Vertice Copenaghen: difficoltà per portare il target di diminuzione delle emissioni al 30%

Cambiamenti climaticiIl titolo non inganni. Non si è infatti ancora arrivati ad una decisione definitiva, tuttavia trapela dal vertice di Copenaghen come gli impegni degli Stati membri siano colmi di difficoltà. Ovvio, non potrebbe essere altrimenti, dato che in gioco ci sono gli interessi economici di tutti i Paesi del pianeta. Intanto però è interessante analizzare il quadro provvisorio del summit per cercare di capire quale sia la situazione degli Stati membri dopo che, nella giornata di ieri, è stata riportata la notizia delle difficoltà provocate da Tuvalu e l'associazione delle Isole del Pacifico.

Per quel che riguarda l'Unione Europea sembra che al momento non sia stata stabilita nessuna cifra sull'aiuto immediato per i Paesi sotto sviluppati oltre esserci delle serie difficoltà sul passaggio dal 20 al 30% dell'obiettivo di riduzione dei gas ad effetto serra entro il 2020, rispetto al 1990. A tal proposito la presidenza svedese di turno della Ue ha deciso di proseguire in nottata le trattative con i partner per raccogliere offerte per il fondo 'fast start' (avvio rapido), da destinare dal 2010 al 2012 ai Paesi più poveri per prepararli all'entrata in vigore di un nuovo trattato sul clima (un post-Kyoto) che dovrebbe partire dal gennaio 2013.

L'obiettivo a cui punta la presidenza è quello di raccogliere sei miliardi di euro spalmati in tre tranche da due miliardi ciascuna per il prossimo triennio 2010-2012. Al momento sarebbero dodici i Paesi che avrebbero dato il via libera alla concessione di contributi volontari, per un totale di circa 4,5 miliardi di euro.
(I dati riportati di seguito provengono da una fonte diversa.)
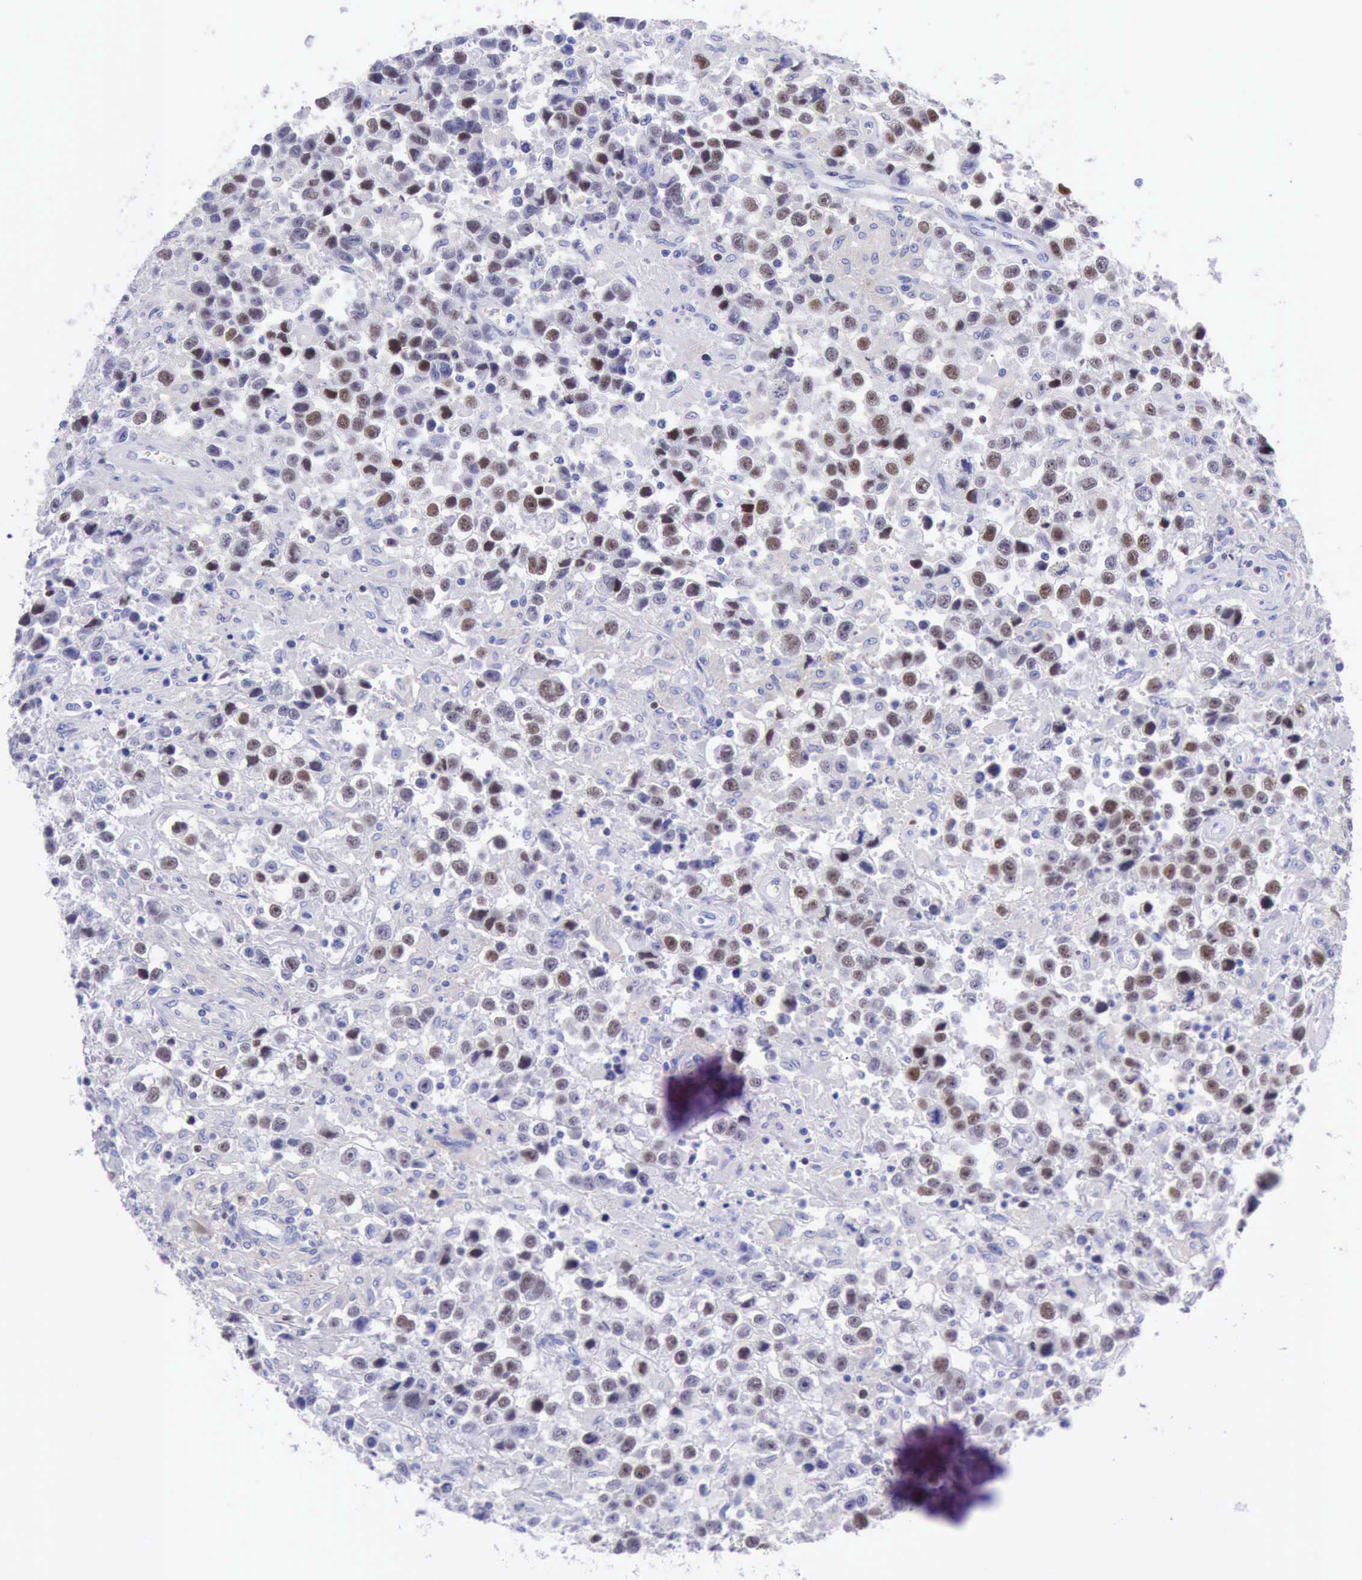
{"staining": {"intensity": "strong", "quantity": "25%-75%", "location": "nuclear"}, "tissue": "testis cancer", "cell_type": "Tumor cells", "image_type": "cancer", "snomed": [{"axis": "morphology", "description": "Seminoma, NOS"}, {"axis": "topography", "description": "Testis"}], "caption": "This micrograph exhibits testis cancer (seminoma) stained with IHC to label a protein in brown. The nuclear of tumor cells show strong positivity for the protein. Nuclei are counter-stained blue.", "gene": "MCM2", "patient": {"sex": "male", "age": 43}}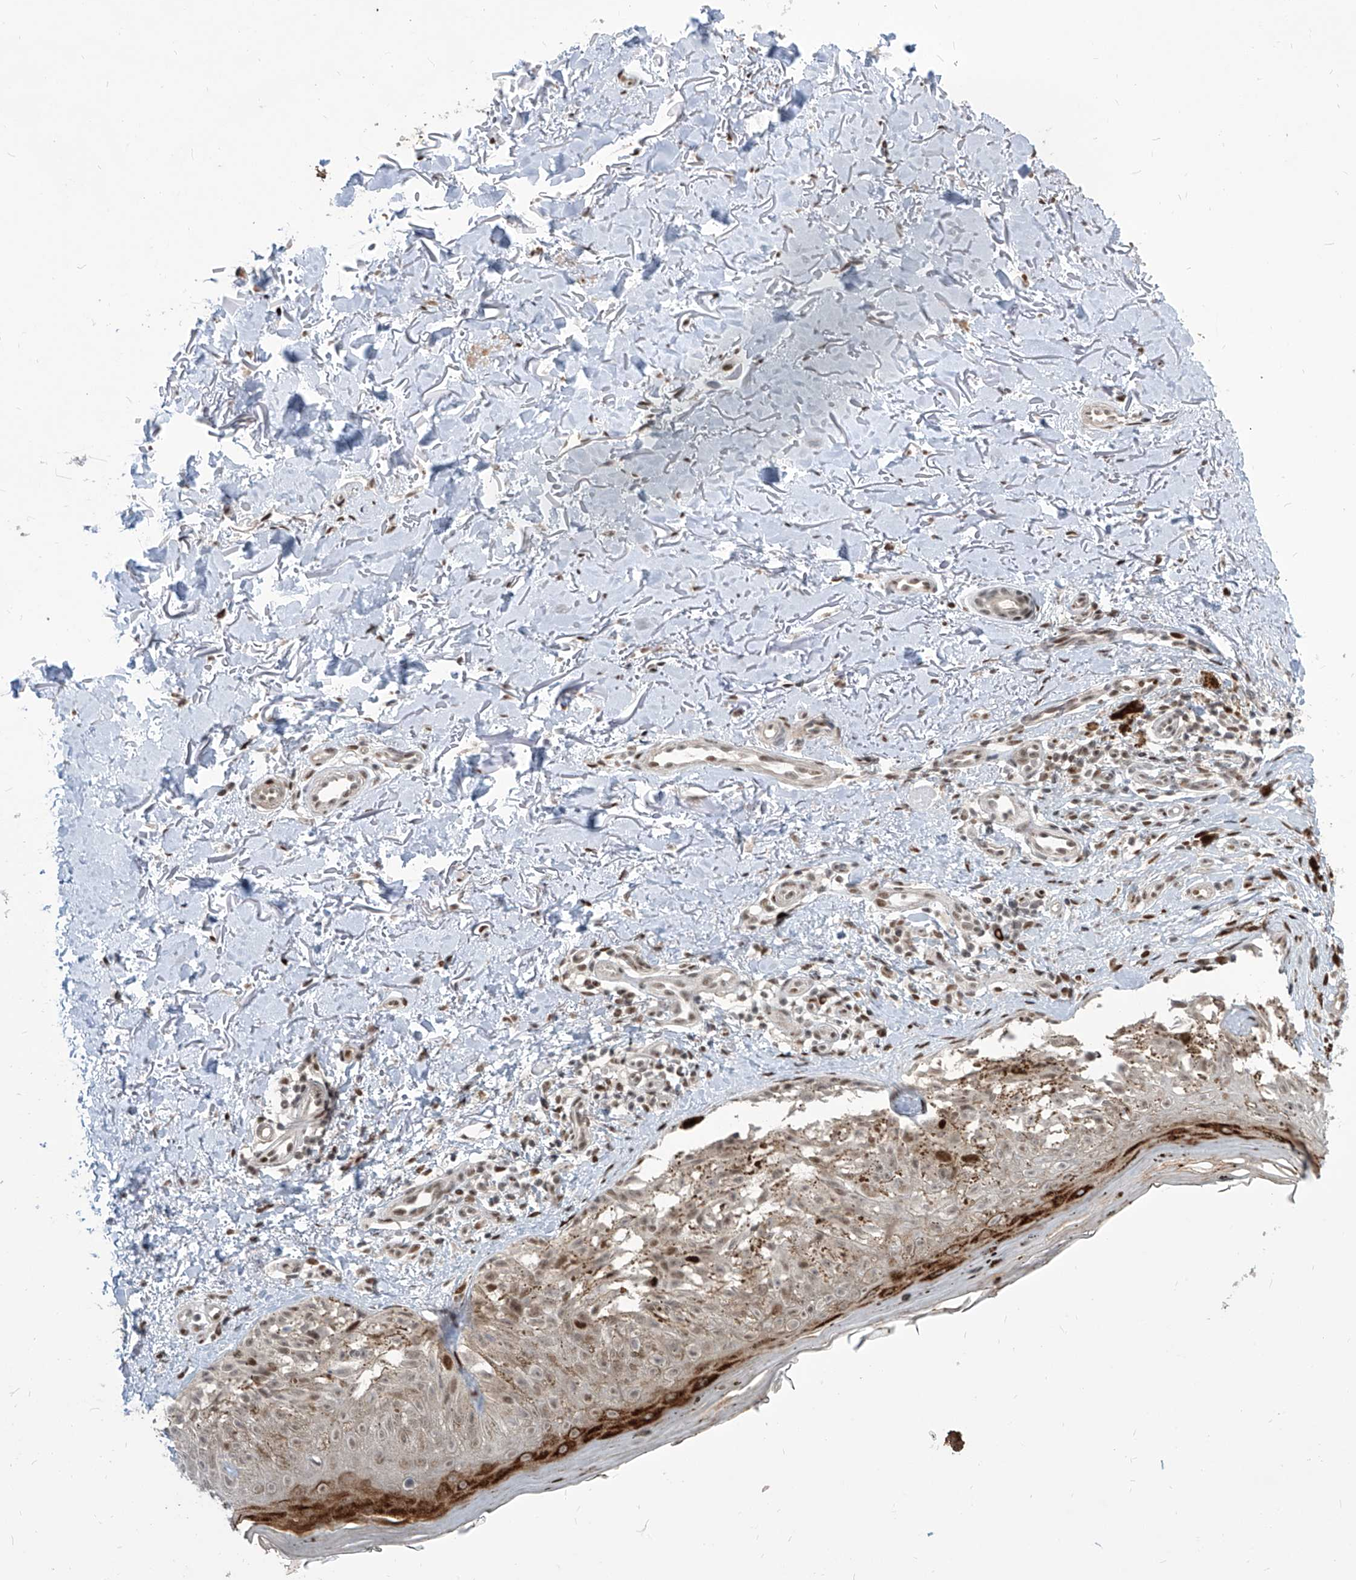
{"staining": {"intensity": "weak", "quantity": "25%-75%", "location": "nuclear"}, "tissue": "melanoma", "cell_type": "Tumor cells", "image_type": "cancer", "snomed": [{"axis": "morphology", "description": "Malignant melanoma, NOS"}, {"axis": "topography", "description": "Skin"}], "caption": "Human melanoma stained for a protein (brown) shows weak nuclear positive positivity in about 25%-75% of tumor cells.", "gene": "IRF2", "patient": {"sex": "female", "age": 50}}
Francia, Germania e l'Italia non sono incluse in questo gruppo, anche se sembra che il Paese teutonico si starebbe orientando ad impegnare una cifra consistente. Ma al momento tutto sarebbe in fase di contrattazione.

Capitolo riduzione emissioni. Mentre l'Europa, seppur a fatica, sta cercando di mettere a punto un piano per il passaggio dal 20 al 30% nell'obiettivo di riduzione di CO2 entro il 2020 rispetto al 1990, non sarebbe soddisfatta da quanto proposto da altri Stati, in particolare dagli Usa, le cui posizioni, per quanto finalmente traspaia la volontà di firmare un accordo, sono apparse troppo soft.

Intanto però arriva una notizia che induce all'ottimismo: dal Senato americano sarebbe stato firmato un compromesso in vista di una futura legge americana sull'effetto serra. La strada per un accordo soddisfacente a livello planetario rimane però ancora troppo lontana e a tal proposito è intervenuto il presidente Reinfeldt che ha dichiarato come gli impegni presi dagli americano non sono al momento comparabili con quelli assunti dall'Unione Europea. Aspettiamo intanto l'evolversi del quadro per fornirvi notizie più dettagliate e aggiornate.